MORADOR DA FAVELA de Heliópolis, criado pelos avós (sua mãe tinha 16 anos quando ele nasceu), sem contato com o pai, Jefferson Pereira da Silva imaginou que, se trabalhasse no estacionamento de uma faculdade, talvez tivesse a chance de conhecer alguém que o ajudasse a estudar psicologia. "Logo vi que ficaria estacionando carros o resto da minha vida."
Acabou achando uma saída para seu futuro, longe da psicologia: a saída estava no palco. Jefferson decidiu ser ator.
Na próxima semana, ele sobe ao palco para contar a história de um jovem que descobriu uma saída num beco. Terminado o espetáculo, Jefferson convidará os espectadores a caminharem até o beco que inspirou a peça.

 
O caminho de Jefferson até o teatro começa no violino. Ele começou a estudar violino na orquestra sinfônica criada pelo maestro Silvio Bacarelli, em Heliópolis. "Por várias vezes pensei em desistir, precisava trabalhar. Queria ganhar meu próprio dinheiro, sem depender dos meus avós." E aí foi trabalhar no estacionamento da faculdade, na aposta que, se tivesse sorte, viraria psicólogo. "Meu sonho era ser violinista e psicólogo." Mas, no íntimo, temia ter de sobreviver de bicos.
Conseguiu, então, uma remuneração mensal para tocar regularmente na orquestra sinfônica. Até que apareceu a oportunidade de participar de uma peça ("Acorda Brasil"), escrita pelo empresário Antonio Ermírio de Moraes, inspirada no trabalho do maestro Bacarelli. Só aceitou fazer o teste por insistência dos colegas. "Sou muito tímido."
Fez um papel de um marginal, era temido por todos, sempre andava com um revólver na cintura. Por causa de um professor de música, o personagem, no final, troca a arma por um violino.
As cenas de violência que integram seu cotidiano foram para o palco: "Muitas pessoas que eu conhecia morreram ou foram presas".
 
Pela sua atuação, Jefferson foi chamado para o elenco de "O Beco", escrito por Patrícia Secco, a partir da experiência da conversão de um beco na Vila Madalena em espaço de arte e convivência. Seu personagem é, agora, um pichador que se transforma em grafiteiro.
O espetáculo é gratuito e prevê que os espectadores façam uma visita de ônibus aos espaços que inspiraram a peça. Jefferson será um dos guias que os levará da ficção à realidade. "Meu prazer está no poder de encantamento da arte. Até um beco fica com saída."
Aquele beco é uma metáfora para ilustrar o encontro da viabilidade numa cidade com tantos riscos de inviabilidade -mais ou menos como a própria vida de Jefferson.
Mas a saída dele está apenas no começo: resolveu apostar na carreira de ator. Vai agora, aos 24 anos, passar por um dos seus testes mais difíceis: prestar, neste ano, o vestibular para estudar teatro na USP.

▶ **Atividade a**
Reproduza o trecho do texto sobre Jefferson situado entre "As cenas de" e "vida de Jefferson.", inclusive.
A listagem a seguir não guarda relação alguma com o texto sobre Jefferson.

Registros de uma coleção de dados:
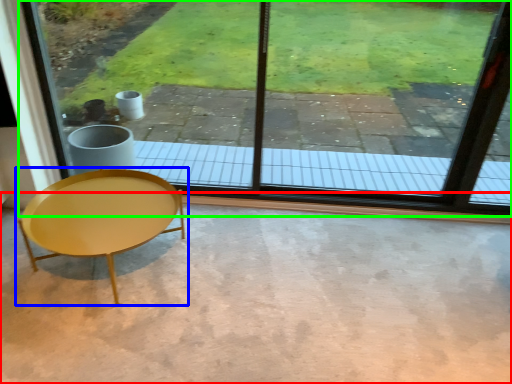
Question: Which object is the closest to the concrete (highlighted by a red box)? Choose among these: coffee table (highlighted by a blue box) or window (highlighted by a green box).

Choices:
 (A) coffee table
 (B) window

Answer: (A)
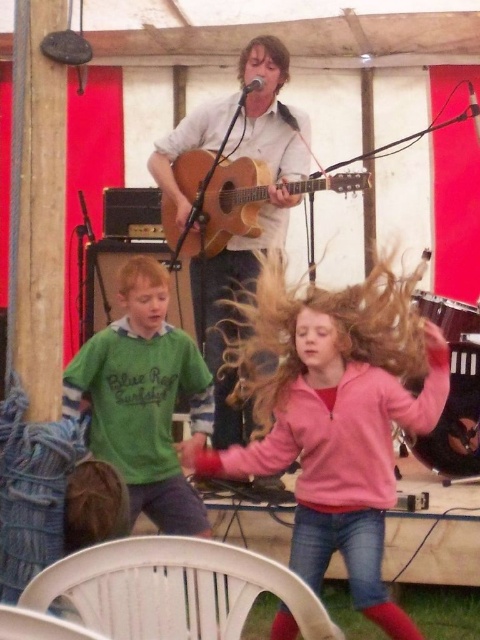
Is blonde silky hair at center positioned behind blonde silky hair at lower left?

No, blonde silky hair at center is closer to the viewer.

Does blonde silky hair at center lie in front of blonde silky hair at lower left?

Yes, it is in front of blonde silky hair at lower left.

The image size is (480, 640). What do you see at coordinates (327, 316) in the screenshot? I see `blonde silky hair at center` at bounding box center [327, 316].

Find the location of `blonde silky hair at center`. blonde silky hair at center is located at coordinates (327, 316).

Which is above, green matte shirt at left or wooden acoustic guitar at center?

▶ **Atividade b**
Localize na listagem todas as linhas que contêm a palavra "table" e transcreva-as, diferenciando maiúsculas de minúsculas.

▶ **Resposta da atividade a**
As cenas de violência que integram seu cotidiano foram para o palco: "Muitas pessoas que eu conhecia morreram ou foram presas".
 
Pela sua atuação, Jefferson foi chamado para o elenco de "O Beco", escrito por Patrícia Secco, a partir da experiência da conversão de um beco na Vila Madalena em espaço de arte e convivência. Seu personagem é, agora, um pichador que se transforma em grafiteiro.
O espetáculo é gratuito e prevê que os espectadores façam uma visita de ônibus aos espaços que inspiraram a peça. Jefferson será um dos guias que os levará da ficção à realidade. "Meu prazer está no poder de encantamento da arte. Até um beco fica com saída."
Aquele beco é uma metáfora para ilustrar o encontro da viabilidade numa cidade com tantos riscos de inviabilidade -mais ou menos como a própria vida de Jefferson.

▶ **Resposta da atividade b**
Question: Which object is the closest to the concrete (highlighted by a red box)? Choose among these: coffee table (highlighted by a blue box) or window (highlighted by a green box).
 (A) coffee table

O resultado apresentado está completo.